Aktueller Bericht über die Situation in Japan
Zusammenfassung eines Berichts von Baptist Global Response (BGR), die im Katastrophengebiet mit zwei Teams tätig sind. Wir leiten zurzeit die eingehenden Spenden an BGR weiter.
Überblick:
Eines des Teams geriet in ein Erdbeben der Stärke 6,5 mit einem anschließenden kleinen Tsunami, aber keiner wurde verletzt.
Das Team #2 ist gemeinsam mit Vertretern des japanischen Baptistenbundes am 28. März in die Gegend von Sendai, Ishinomaki und Tagajo gereist. Der erste Stopp war eine Schule in Ishinomaki, wo ca. 600 Personen untergebracht sind. Dort wurden verschiedene Hilfsgüter ausgeteilt – Schlafmatten, Kleidung, usw.
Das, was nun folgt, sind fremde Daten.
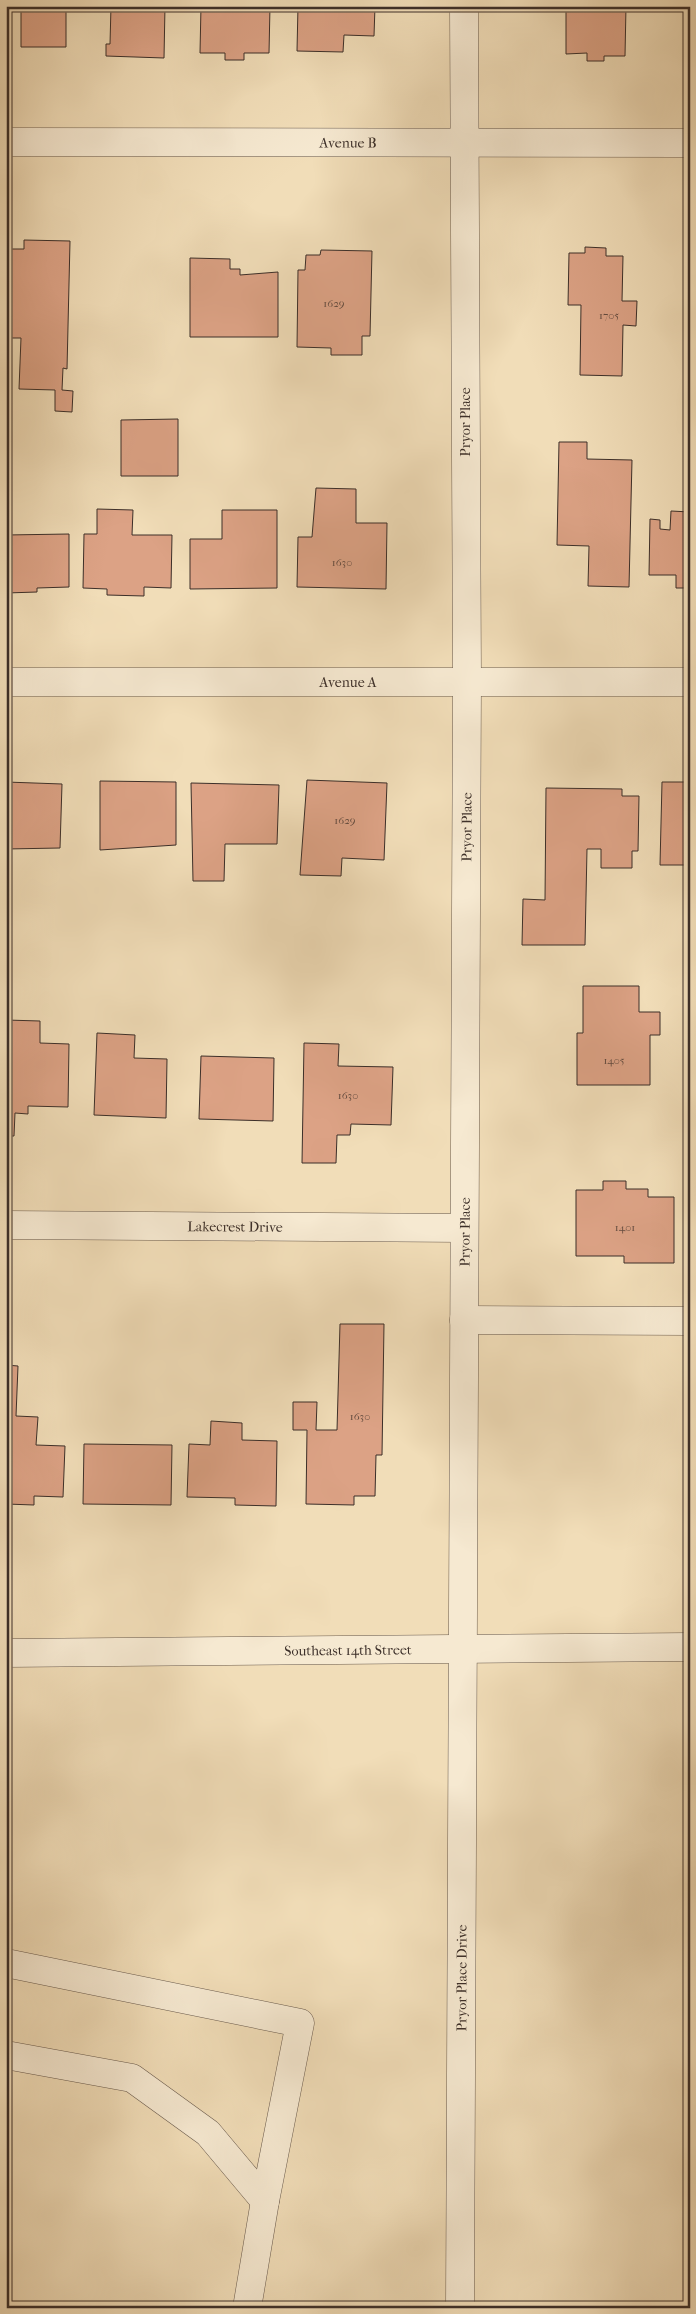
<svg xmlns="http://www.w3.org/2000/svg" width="696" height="2314" font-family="'IM FELL French Canon',serif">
	<rect width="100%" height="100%" fill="#f1ddb8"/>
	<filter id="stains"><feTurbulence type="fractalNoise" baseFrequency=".004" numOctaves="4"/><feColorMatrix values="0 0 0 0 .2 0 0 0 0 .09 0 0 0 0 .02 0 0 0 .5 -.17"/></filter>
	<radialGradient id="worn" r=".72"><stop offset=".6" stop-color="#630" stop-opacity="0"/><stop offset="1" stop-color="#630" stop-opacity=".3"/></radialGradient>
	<path fill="#dca285" stroke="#3c2f29" d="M6,6H66V47H21V6Z
		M111,6H165L164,58L106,56V44H110Z
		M201,6H270L269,53H244V60H225V53H200Z
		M298,6H375L374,36L344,35L343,52L297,51Z
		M566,6H626L625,56H604V61H587V53L566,54Z
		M24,240L70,241L67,369L63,368L62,390L73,391L72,412L55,411V390L19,389L21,338H6V249H24Z
		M585,247L606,248V256H623L622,301H637L636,326L623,325L622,376L580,375L581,305H568L569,253H585Z
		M321,250L372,251L370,336H362V355H331V348L297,347L298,270H305L306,255H320Z
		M190,258L230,259V269H240V275L278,272V337H190Z
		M178,419V476H121V420Z
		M559,442H587V459L632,460L629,587L588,586L589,546L557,545Z
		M316,488L356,489V523H387L386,589L297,587L298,537H312Z
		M97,509L133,510L132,535H172L171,588L144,587V596L107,595V589L83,588L84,534H97Z
		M222,510H277V588L190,589V539H222Z
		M671,511L690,512V588H676V575H649L650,519L660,520V529L670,530Z
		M69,534V587L37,588V592L6,593V535Z
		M307,780L387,783L384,860L342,858L341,876L300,875Z
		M100,781L176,782V845L100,850Z
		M6,782L62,784L60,848L6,849Z
		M662,782H690V865H660Z
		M191,783L279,785L277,844H225L224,881H193Z
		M546,788L622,789V796H639L638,851H632V868H601V849H587L585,945H522L523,899L545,900Z
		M583,986H639V1012H660V1035H650V1085H577V1033H583Z
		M6,1020L40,1021V1043L69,1044L68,1107L28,1106V1114L15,1113L14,1136H6Z
		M97,1033L135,1035L134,1058L167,1059L166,1118L94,1115Z
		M304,1043L339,1044L338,1066L393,1067L391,1125L351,1124L350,1135H337L336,1163H302Z
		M201,1056L274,1058L273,1121L199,1119Z
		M603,1181H626V1189H648V1197H674V1263H624V1256H576V1190H603Z
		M340,1324H384L382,1455H376L375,1496H354V1505L306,1504L307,1430H293V1402H317L316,1430H337Z
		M6,1365L18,1366L16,1416L38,1417L36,1445L65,1446L63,1497L34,1496V1505L6,1504Z
		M211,1421L242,1423V1440L277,1441L276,1506L235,1505V1498L187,1497L189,1444L210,1445Z
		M84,1444L172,1445L171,1505L83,1504Z"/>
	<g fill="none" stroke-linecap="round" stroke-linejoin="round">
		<defs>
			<g id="minor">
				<path id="s1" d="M6,142L690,143"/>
				<path id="s2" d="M6,682H690"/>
				<path id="s3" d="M6,1225L464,1228"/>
				<path d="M464,1320L690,1321"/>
				<path id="s4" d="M6,1653L690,1647"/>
				<path d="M6,1963L300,2023L265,2201L247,2308"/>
				<path d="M6,2055L132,2078L208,2133L265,2201"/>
				<path id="s5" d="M460,2308L467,681L464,6"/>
			</g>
		</defs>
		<use href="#minor" stroke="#695a4d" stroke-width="29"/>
		<use href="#minor" stroke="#f6e9d1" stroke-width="28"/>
	</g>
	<g text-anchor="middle" stroke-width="4" stroke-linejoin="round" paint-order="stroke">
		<g font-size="11" fill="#644c40">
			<text x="334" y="307">1629</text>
			<text x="609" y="319">1705</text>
			<text x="342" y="566">1630</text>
			<text x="345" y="824">1629</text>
			<text x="614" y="1064">1405</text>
			<text x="348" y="1099">1630</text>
			<text x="625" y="1231">1401</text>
			<text x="360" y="1420">1630</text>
		</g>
		<g font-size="14" fill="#3c2f29" stroke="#f6e9d1">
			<text dy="5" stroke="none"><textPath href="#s1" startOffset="342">Avenue B</textPath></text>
			<text transform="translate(465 422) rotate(-90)" y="5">Pryor Place</text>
			<text dy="5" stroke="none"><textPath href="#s2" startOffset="342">Avenue A</textPath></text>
			<text dy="5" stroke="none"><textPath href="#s5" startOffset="1481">Pryor Place</textPath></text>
			<text dy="5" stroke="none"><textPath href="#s3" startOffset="229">Lakecrest Drive</textPath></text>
			<text dy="5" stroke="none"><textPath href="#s5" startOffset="1076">Pryor Place</textPath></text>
			<text dy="5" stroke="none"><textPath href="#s4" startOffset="342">Southeast 14th Street</textPath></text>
			<text dy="5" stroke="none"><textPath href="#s5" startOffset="330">Pryor Place Drive</textPath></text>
		</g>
	</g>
	<rect width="696" height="2314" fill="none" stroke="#f1ddb8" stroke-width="25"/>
	<rect x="8" y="8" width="681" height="2299" fill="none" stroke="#3c2f29" stroke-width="2.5"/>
	<rect x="12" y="12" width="671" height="2289" fill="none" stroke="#3c2f29"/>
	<rect width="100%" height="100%" filter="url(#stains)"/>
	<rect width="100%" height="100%" fill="url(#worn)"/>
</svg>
Dann besuchte das Team die Glory Christ Church Eiko. Die Kirche erlitt nur wenige Beschädigungen, aber auf dem offenen Gelände liegt sehr viel Schlamm. Vor allem fehlt in der Gemeinde Brennstoff für Heizung und das Team konnte ihnen aushelfen.
Danach fuhr das Team weiter zur Shiogama Bible Baptist Church. Dort wurden Socken, Schuhe, Handschuhe und andere Kleidungsstücke verteilt. Auch Konserven, Trockenmahlzeiten und Brennstoff wurden dort gelassen.
Eine Beobachtung ist, dass die Menschen im Katastrophengebiet erschöpft sind. Es gibt viele nationale Helfer von außen, aber die Menschen vor Ort sind durch die Situation überfordert und ermüdet. Es ist extrem kalt, Wasser und Nahrungsmittel sind nicht ausreichend vorhanden und insbesondere fehlt Brennstoff.
Nachdem die Menschenmassen das Gemeindehaus verlassen haben, konnten die japanischen Mitarbeiter auch mit dem Pastor und seiner Frau reden und sie ermutigen.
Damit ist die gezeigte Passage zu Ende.